We have had more than enough of contempt – Psalm 123
“Have mercy upon us, O Lord, have mercy upon us, for we have had more than enough of contempt.”Psalm 123:3
Psalm 137 talks about the torment to which the exiles were subjected in their exile from the Holy Land. The Psalmist says, “there our captors required of us songs, and our tormentors, mirth, saying, ‘Sing us one of the songs of Zion!’” (Ps. 137:3). And the author of that particular Psalm was not inclined toward mercy for his captors. He concludes his lament with one of the harshest statements found in all of Holy Scripture: “Happy shall he be who takes your little ones and dashes them against the rock!” (Ps. 137:9). Many are appalled by this verse, but we must remember that thoughts of this type, if we are truly honest, are not foreign to us. The Psalmist has simply recorded, said out loud, what many of us have harbored in our hearts toward those who wish to do us harm, for those who hold us in contempt, and scorn us unmercifully. The Psalmist is being honest about his feelings and his thoughts!
We all are guilty, from time to time, of the sin of scorn. Before you quickly deny that, think about the last time you said something less than flattering about a politician. There is a reason that the Lord commands us not to speak evil of (or to scorn) a ruler of the people. It turns away the favor of the Lord from His people. Solomon said that God is scornful toward the scorners! (Prov. 3:34). When we speak against another, whether they hear our words or not, we stand in judgment over them and create division in the Body. Yet, Solomon gives us an alternative: “but to the humble he shows favor” (Prov. 3:34). And again, the book of Proverbs records that “Scoffers set a city aflame, but wise men turn away wrath” (Prov. 29:8). There is blessing for those who avoid the scandal of scoffing. “Blessed is the man Who walks not in the counsel of the ungodly, Nor stands in the path of sinners, Nor sits in the seat of the scornful…” (Ps. 1:1 NKJV).

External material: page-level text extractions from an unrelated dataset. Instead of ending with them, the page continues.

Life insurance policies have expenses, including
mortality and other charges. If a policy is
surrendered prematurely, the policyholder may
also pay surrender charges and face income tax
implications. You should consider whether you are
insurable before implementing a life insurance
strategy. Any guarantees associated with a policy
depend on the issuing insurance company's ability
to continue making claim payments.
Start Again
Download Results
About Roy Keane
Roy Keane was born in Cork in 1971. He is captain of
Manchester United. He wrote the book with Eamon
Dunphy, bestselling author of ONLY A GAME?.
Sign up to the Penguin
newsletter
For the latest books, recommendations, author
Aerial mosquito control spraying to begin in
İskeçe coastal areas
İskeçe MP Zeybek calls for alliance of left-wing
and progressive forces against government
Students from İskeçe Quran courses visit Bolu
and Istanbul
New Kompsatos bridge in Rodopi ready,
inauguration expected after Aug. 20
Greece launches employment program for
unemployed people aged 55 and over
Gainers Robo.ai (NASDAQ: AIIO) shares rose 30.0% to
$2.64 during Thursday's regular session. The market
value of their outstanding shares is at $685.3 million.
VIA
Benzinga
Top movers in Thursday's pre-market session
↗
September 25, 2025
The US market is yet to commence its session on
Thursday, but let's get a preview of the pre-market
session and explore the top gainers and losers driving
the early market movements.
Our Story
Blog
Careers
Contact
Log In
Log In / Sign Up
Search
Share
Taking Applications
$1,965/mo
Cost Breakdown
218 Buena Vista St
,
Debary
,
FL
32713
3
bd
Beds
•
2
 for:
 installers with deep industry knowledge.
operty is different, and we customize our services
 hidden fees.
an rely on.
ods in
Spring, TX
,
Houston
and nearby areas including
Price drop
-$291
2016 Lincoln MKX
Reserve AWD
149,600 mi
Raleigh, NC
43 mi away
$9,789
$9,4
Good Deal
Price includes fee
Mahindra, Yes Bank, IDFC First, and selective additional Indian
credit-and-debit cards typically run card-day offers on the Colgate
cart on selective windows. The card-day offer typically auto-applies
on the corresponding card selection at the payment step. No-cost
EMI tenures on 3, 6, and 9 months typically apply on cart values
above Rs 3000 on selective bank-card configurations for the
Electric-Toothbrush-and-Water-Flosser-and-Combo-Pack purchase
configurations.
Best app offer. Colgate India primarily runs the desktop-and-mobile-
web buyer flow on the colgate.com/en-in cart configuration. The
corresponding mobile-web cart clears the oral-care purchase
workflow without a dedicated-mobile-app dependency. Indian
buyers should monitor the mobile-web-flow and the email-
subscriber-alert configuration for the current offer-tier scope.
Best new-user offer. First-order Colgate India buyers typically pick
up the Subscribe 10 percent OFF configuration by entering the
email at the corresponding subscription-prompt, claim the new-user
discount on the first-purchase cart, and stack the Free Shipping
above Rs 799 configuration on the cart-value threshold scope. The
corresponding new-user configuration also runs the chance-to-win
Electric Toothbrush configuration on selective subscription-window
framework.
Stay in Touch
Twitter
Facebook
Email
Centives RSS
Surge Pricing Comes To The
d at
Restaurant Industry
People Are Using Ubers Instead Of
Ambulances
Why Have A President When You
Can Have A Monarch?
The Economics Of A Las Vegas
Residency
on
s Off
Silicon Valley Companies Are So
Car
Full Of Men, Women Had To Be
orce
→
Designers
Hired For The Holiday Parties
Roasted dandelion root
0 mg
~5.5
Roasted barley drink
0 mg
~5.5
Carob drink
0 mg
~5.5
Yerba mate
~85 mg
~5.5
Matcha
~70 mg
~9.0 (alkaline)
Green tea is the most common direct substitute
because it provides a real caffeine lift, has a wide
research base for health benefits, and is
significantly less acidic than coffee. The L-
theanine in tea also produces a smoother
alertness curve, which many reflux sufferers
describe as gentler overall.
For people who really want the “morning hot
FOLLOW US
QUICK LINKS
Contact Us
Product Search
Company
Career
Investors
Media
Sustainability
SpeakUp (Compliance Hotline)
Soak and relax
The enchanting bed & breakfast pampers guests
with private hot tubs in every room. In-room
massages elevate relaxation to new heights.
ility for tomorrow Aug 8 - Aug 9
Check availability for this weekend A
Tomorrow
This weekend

The author of Psalm 123, when faced with similar scorn and contempt, asks the Lord for mercy. There is no prayer for punishment or retribution on his tormentors. He is getting ready for a long journey to a renewed relationship with His Lord, and he wants to practice fidelity to God’s commands to “love your neighbor as yourself.” The Psalmist is asking God for the grace to change his horizontal perspective into a vertically inspired perspective. He is asking that he may see the world around him and those who dwell in it with the eyes of God. This is reflective of the song’s first verse, “To you I lift up my eyes, O you who are enthroned in the heavens!” If we are truly focused on God, we will not be concerned with what others have to say about us, or what evil our tormentors have fashioned against us. It is God’s job to deal with those who oppose us, and we have no power to change them. But we can ask and allow God to change our hearts, to have mercy upon us. And in so doing we place ourselves fully in His loving care. He will bless and protect us if we keep our eyes focused on Him.